Le juge appela à nouveau sa secrétaire et lui confia quelques tâches. Après quelques minutes, elle revint avec une chemise de dossier. Le juge prit connaissance, mit son cachet et signa.
- Voici votre document.
Sergio prit le document.
- Merci beaucoup monsieur.
- Dès que vous seriez au poste, dites à l'inspectrice chargée de cette affaire que j'aimerais m'entretenir avec elle.
- Je le ferai monsieur.
Sergio prit le dossier, remercia à nouveau le juge et prit congé tout heureux.
De retour au poste de police, il se rendit directement dans le bureau de l'inspectrice et sans broncher un mot, déposa le dossier devant elle. Étonnée par le geste de ce dernier, elle ouvrit le dossier et commença par parcourir.
- Comme ça, madame n'avait pas appelé le juge ?
- J'ai une explication à vous donner.
- Quelle explication ? Que vous voulez protéger mon client ? Que vous voulez attendre avant d'informer le juge ? Dites-moi, est-ce vous l'assassin ?
- De quoi est-ce que vous parlez au juste ? Vous osez me prendre pour responsable d'un meurtre ?
- Oui, c'est ce que je suis en train de dire.
- Savez-vous ce que ça signifie ? Accuser quelqu'un de meurtre sans preuve ?
- Comme vous le faites avec mon client ? Ou comme je le fais avec vous ? Écoutez, je ne sais pas si je devrais vous appeler inspectrice ou pas, d'ailleurs, j'ai jamais voulu vous sentir à chaque fois que je venais ici et si aujourd'hui, j'ai accepté de faire équipe avec vous, c'était dans l'unique but de faire sortir mon ami. Malheureusement, vous m'avez montré que j'avais tort.
- Écoute-je...
- Je ne veux plus rester encore ici pendant une seule seconde de plus, libérez mon ami. Vous pouvez garder vos explications et votre salive, vous en aurez besoin avec le juge.
- Avec le juge ?
- Oui, il aimerait s'entretenir avec vous. Maintenant, mon collègue s'il vous plaît.
L'inspectrice se leva et sortit. Quelques minutes, plus tard, elle revint avec Raymond qui se jeta dans les bras de son ami.
- Tu as tenu ta promesse ! Tu as tenu ta promesse !

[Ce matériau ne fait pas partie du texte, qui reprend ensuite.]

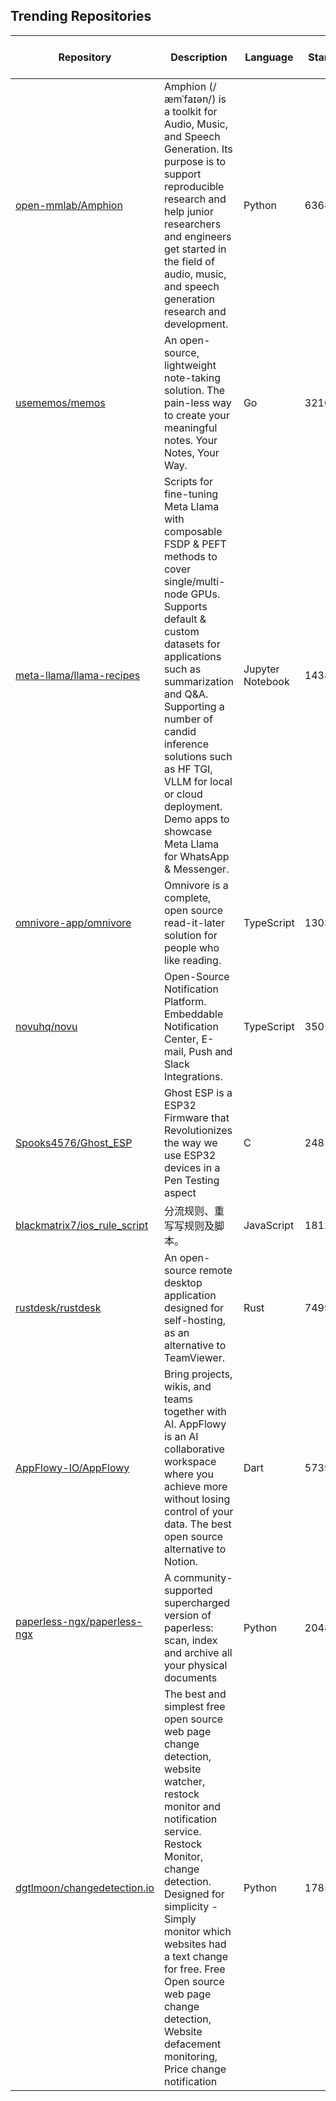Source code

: ## Trending Repositories

| Repository | Description | Language | Stars | Forks | Built By | Current Period Stars |
|------------|-------------|----------|-------|-------|----------|---------------------|
| [open-mmlab/Amphion](https://github.com/open-mmlab/Amphion) | Amphion (/æmˈfaɪən/) is a toolkit for Audio, Music, and Speech Generation. Its purpose is to support reproducible research and help junior researchers and engineers get started in the field of audio, music, and speech generation research and development. | Python | 6368 | 474 | [lmxue](https://github.com/lmxue), [HeCheng0625](https://github.com/HeCheng0625), [yuantuo666](https://github.com/yuantuo666), [RMSnow](https://github.com/RMSnow), [HarryHe11](https://github.com/HarryHe11) | 344 |
| [usememos/memos](https://github.com/usememos/memos) | An open-source, lightweight note-taking solution. The pain-less way to create your meaningful notes. Your Notes, Your Way. | Go | 32108 | 2387 | [boojack](https://github.com/boojack), [athurg](https://github.com/athurg), [Zeng1998](https://github.com/Zeng1998), [hyoban](https://github.com/hyoban) | 390 |
| [meta-llama/llama-recipes](https://github.com/meta-llama/llama-recipes) | Scripts for fine-tuning Meta Llama with composable FSDP & PEFT methods to cover single/multi-node GPUs. Supports default & custom datasets for applications such as summarization and Q&A. Supporting a number of candid inference solutions such as HF TGI, VLLM for local or cloud deployment. Demo apps to showcase Meta Llama for WhatsApp & Messenger. | Jupyter Notebook | 14387 | 2105 | [HamidShojanazeri](https://github.com/HamidShojanazeri), [mreso](https://github.com/mreso), [jeffxtang](https://github.com/jeffxtang), [wukaixingxp](https://github.com/wukaixingxp), [Kyriection](https://github.com/Kyriection) | 344 |
| [omnivore-app/omnivore](https://github.com/omnivore-app/omnivore) | Omnivore is a complete, open source read-it-later solution for people who like reading. | TypeScript | 13039 | 757 | [jacksonh](https://github.com/jacksonh), [sywhb](https://github.com/sywhb), [satindar](https://github.com/satindar), [rupin90](https://github.com/rupin90) | 71 |
| [novuhq/novu](https://github.com/novuhq/novu) | Open-Source Notification Platform. Embeddable Notification Center, E-mail, Push and Slack Integrations. | TypeScript | 35014 | 3720 | [scopsy](https://github.com/scopsy), [djabarovgeorge](https://github.com/djabarovgeorge), [davidsoderberg](https://github.com/davidsoderberg), [ainouzgali](https://github.com/ainouzgali), [LetItRock](https://github.com/LetItRock) | 98 |
| [Spooks4576/Ghost_ESP](https://github.com/Spooks4576/Ghost_ESP) | Ghost ESP is a ESP32 Firmware that Revolutionizes the way we use ESP32 devices in a Pen Testing aspect | C | 248 | 18 | [Spooks4576](https://github.com/Spooks4576), [EclipseFox25](https://github.com/EclipseFox25), [orionuwu](https://github.com/orionuwu), [zRCrackiiN](https://github.com/zRCrackiiN) | 14 |
| [blackmatrix7/ios_rule_script](https://github.com/blackmatrix7/ios_rule_script) | 分流规则、重写写规则及脚本。 | JavaScript | 18128 | 2947 | [blackmatrix7](https://github.com/blackmatrix7), [Flora-air](https://github.com/Flora-air), [eavan5](https://github.com/eavan5), [mrhaoji](https://github.com/mrhaoji) | 27 |
| [rustdesk/rustdesk](https://github.com/rustdesk/rustdesk) | An open-source remote desktop application designed for self-hosting, as an alternative to TeamViewer. | Rust | 74996 | 9589 | [rustdesk](https://github.com/rustdesk), [fufesou](https://github.com/fufesou), [21pages](https://github.com/21pages), [Kingtous](https://github.com/Kingtous), [Heap-Hop](https://github.com/Heap-Hop) | 69 |
| [AppFlowy-IO/AppFlowy](https://github.com/AppFlowy-IO/AppFlowy) | Bring projects, wikis, and teams together with AI. AppFlowy is an AI collaborative workspace where you achieve more without losing control of your data. The best open source alternative to Notion. | Dart | 57394 | 3763 | [appflowy](https://github.com/appflowy), [LucasXu0](https://github.com/LucasXu0), [richardshiue](https://github.com/richardshiue), [Xazin](https://github.com/Xazin), [vincentdchan](https://github.com/vincentdchan) | 47 |
| [paperless-ngx/paperless-ngx](https://github.com/paperless-ngx/paperless-ngx) | A community-supported supercharged version of paperless: scan, index and archive all your physical documents | Python | 20489 | 1121 | [shamoon](https://github.com/shamoon), [stumpylog](https://github.com/stumpylog), [danielquinn](https://github.com/danielquinn), [paperlessngx-bot](https://github.com/paperlessngx-bot), [jonaswinkler](https://github.com/jonaswinkler) | 107 |
| [dgtlmoon/changedetection.io](https://github.com/dgtlmoon/changedetection.io) | The best and simplest free open source web page change detection, website watcher, restock monitor and notification service. Restock Monitor, change detection. Designed for simplicity - Simply monitor which websites had a text change for free. Free Open source web page change detection, Website defacement monitoring, Price change notification | Python | 17859 | 994 | [dgtlmoon](https://github.com/dgtlmoon), [Constantin1489](https://github.com/Constantin1489), [marceloalencar](https://github.com/marceloalencar), [hmmbob](https://github.com/hmmbob) | 53 |

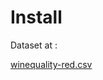 # Install

Dataset at :

[winequality-red.csv](https://archive.ics.uci.edu/ml/machine-learning-databases/wine-quality/winequality-red.csv)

- Oui, j'ai fait ce que tu ferais si tu étais à ma place. Le juge a exigé à ce que tu sois sur place dans ta résidence avec un bracelet, j'espère que cela ne te dérange pas ?
- Non, c'est mieux que de rester ici. Merci mon cher ami.
Un officier entra avec une mallette, il le déballa et sortit un bracelet.
- Je peux ? demanda t'il.
- Allez-y, autorisa Raymond.
Le policier se rabaissa et lui mit le bracelet au pied. Il se tourna ensuite vers Sergio et lui donna une petite télécommande.
- Quand vous serez à la maison, vous allez appuyer sur cette télécommande pour mettre en...
- Je sais comment ça fonctionne, coupa Sergio.
Sans ajouter un mot de plus, le policier lui donna la télécommande, ferma la mallette et sortit.
- Raymond, rentrons.
Les deux prirent la sortie. Au moment de sortir, Sergio se tourna vers l'inspectrice, le regarda comme s'il voulait dire quelque chose puis sortit.